When attempting to sell a player:

  • Do not tag every 'transfer listed' player with a £10M asking price
  • Actually, transfer listing them in the first place would help
  • Let go of the old 'Buy young British players, sell them for profit' mantra when dealing with any player that isn't called 'Gareth Bale'
  • Ebay is not a tried and tested method for selling footballers


When discussing payment methods do not suggest:

  • Delivery of money by carrier pigeon or 'those crows in Game of Thrones'
  • Monthly instalments paid in shillings, bit-coins or World of Warcraft currency
  • Request opposing club pay us for taking the player off their hands and thus lightening their load
  • Joe Lewis has buried treasure in the Bahamas and that you have a map pointing to the exact location you'd like to swap

 Etiquette guide to 'special relationship' clubs

  • Allow Madrid to persist in their chase for Gareth Bale with the knowledge that both parties know the deal will not go through this summer, in order to allow us to look strong in holding onto our best player and for Madrid to not lose face as 'biggest club in the world'
  • Sell Bale the following summer for the already 'agreed fee in principle' with Madrid that isn't anywhere near the £80M valuation, thus making Madrid look like they've got Bale on the cheap having 'stitched us up'
  • Spend the Bale transfer money on 'first option' Madrid reserve players
  • In return, we can tell everyone we are 'linked' with Real Madrid allowing us to 'swap ideas and stuff' 
  • Continue fallacy of interest in Internacional striker Leandro Damiao by doing nothing and saying nothing.
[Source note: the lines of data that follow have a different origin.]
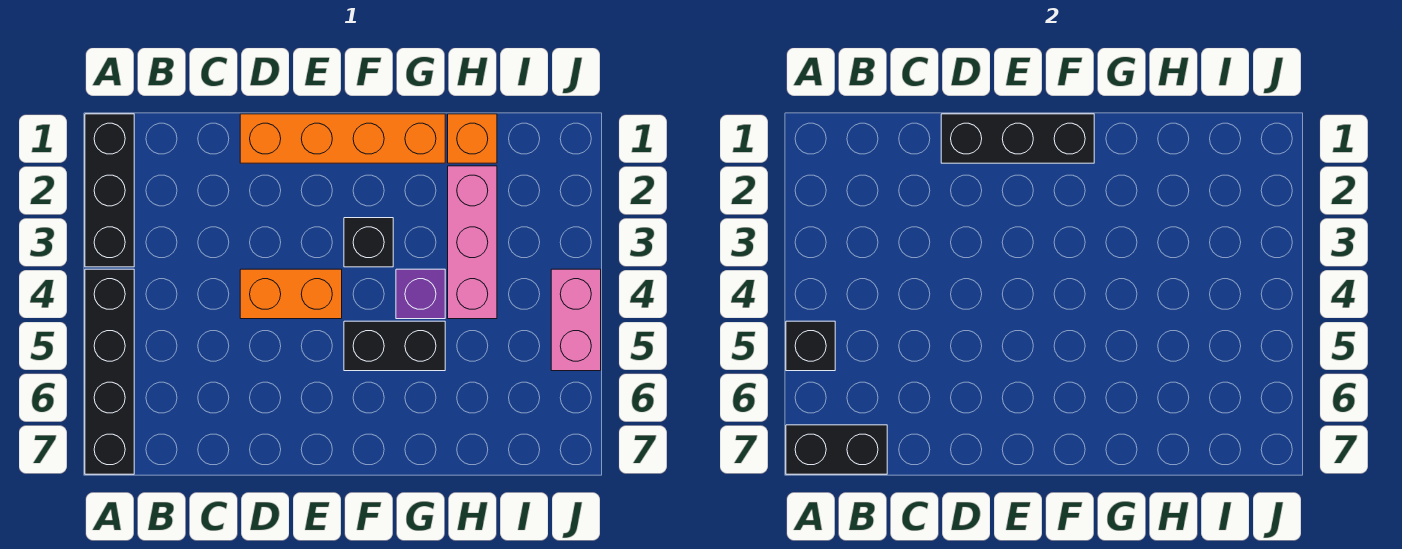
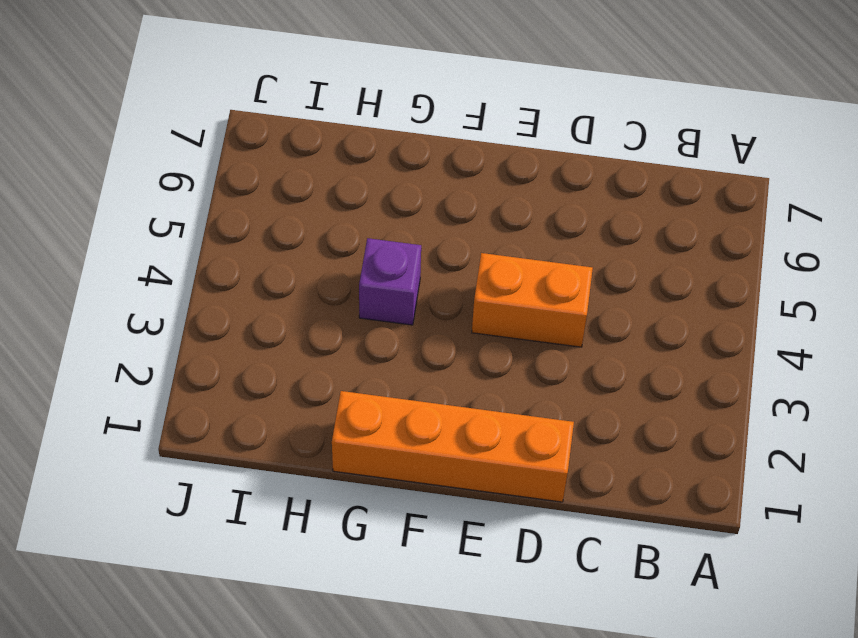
none -> black 1x3 brick [85,114,134,267]
none -> black 1x4 brick [85,269,134,474]
none -> black 1x1 brick [344,218,393,267]

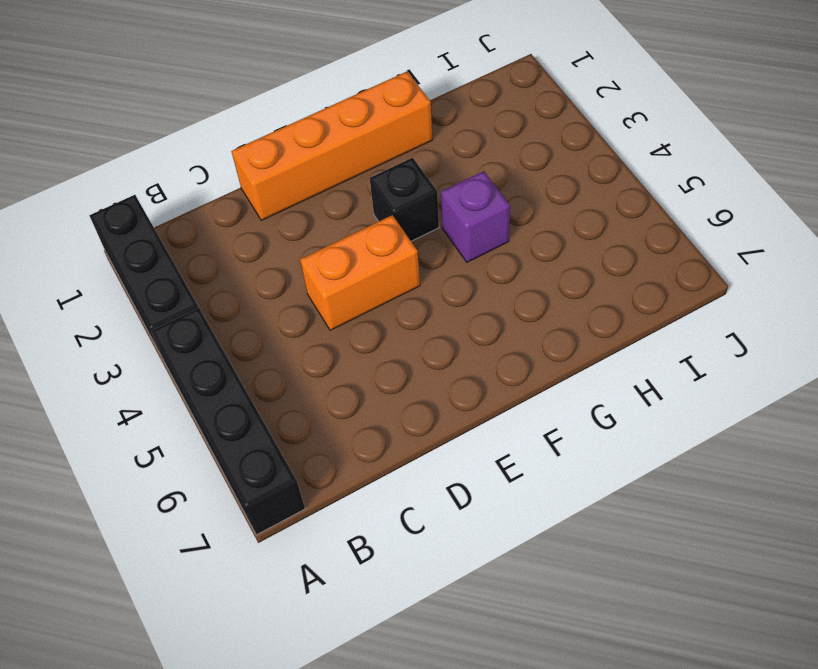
none -> black 1x2 brick [344,321,445,371]
none -> orange 1x1 brick [448,114,497,163]
none -> pink 1x3 brick [448,166,497,319]

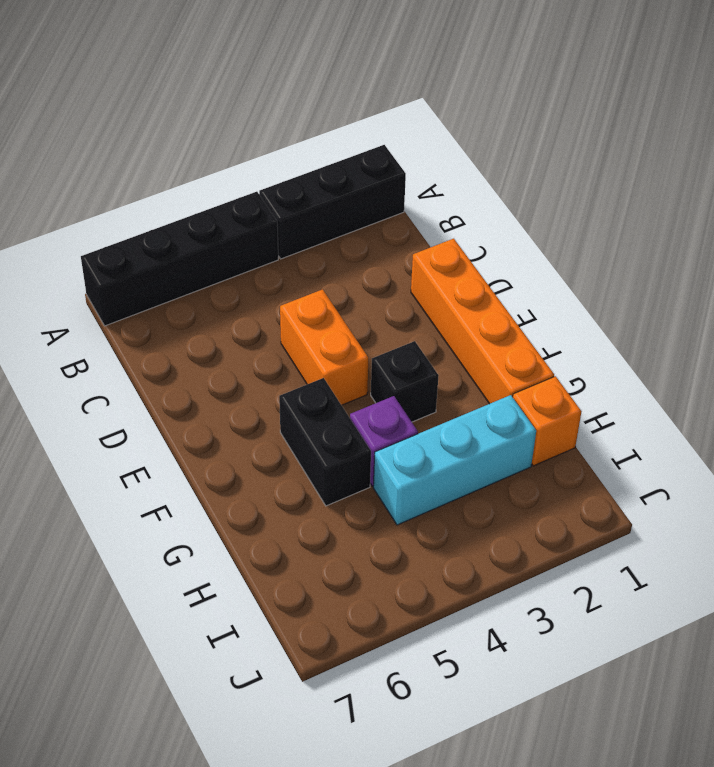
cyan 1x3 brick [373,395,536,525] -> pink 1x3 brick [448,166,497,319]
none -> pink 1x2 brick [551,269,601,371]
none -> black 1x1 brick [786,321,835,371]
none -> black 1x2 brick [786,425,887,474]

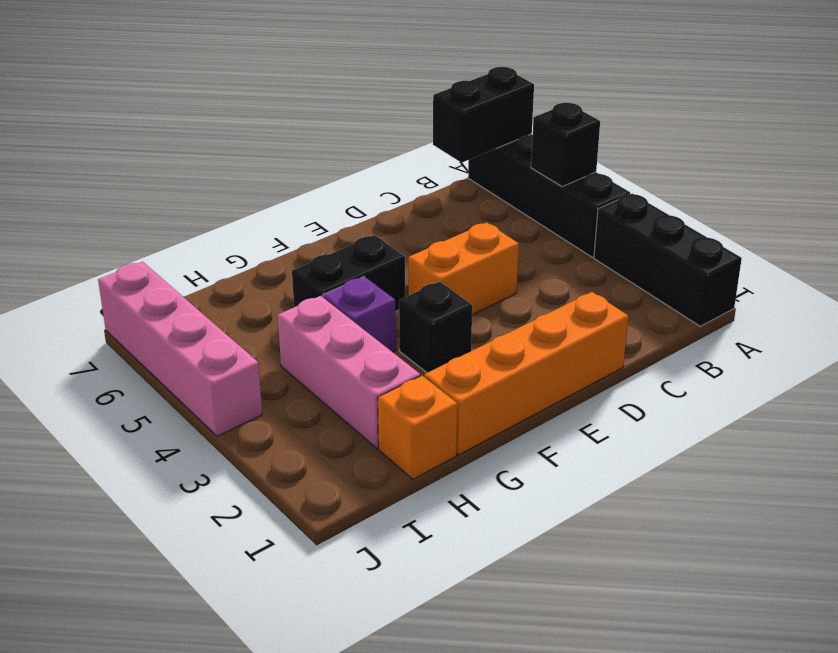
pink 1x4 brick [98,262,262,436] -> pink 1x2 brick [551,269,601,371]
none -> black 1x3 brick [941,114,1094,163]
Leandro Damiao doesn't actually exist and is simply a contractual obligation between Spurs and Inter to give the impression we have a long standing striker target whilst they send us the best of their youth players to 'bed into' European life*

*Youth players sent over from Brazil currently in frozen embryonic form


Announcing deals to the supporters 

  • Hold onto any news until the very last second to antagonise all concerned
  • Get the web guy to add holding pages that the 'server is down' to further antagonise all, more so when the site returns with no new announcements
  • When the medical is complete and the deal is practically done and dusted, tell his agent/and the club we're dealing with that we require the player to complete all of LucasArts Monkey Island series back to back without food or water as a test of mental and physical endurance before finally unveiling the player to the fans and media


Dealing with 'club insider' links 

Leave fake dossier and boardroom memo documents in a folder labelled: FOR DANIEL LEVYS EYES ONLY - TOP SECRET TRANSFER INFO INSIDE at the following locations:

  • Any given tree in the surrounding area of Hotspur Way
  • Jim Whites letterbox
  • A playground just before half-term
  • Reception at WHL
  • At home, when the plumber or electrician visits

Within the dossier, include factually correct transfer targets. As we're unlikely to sign any of them it won't make a blind bit of difference either way and ITK's will be accused of delusional fantasy leaving you free to work on the next list of players for the next window.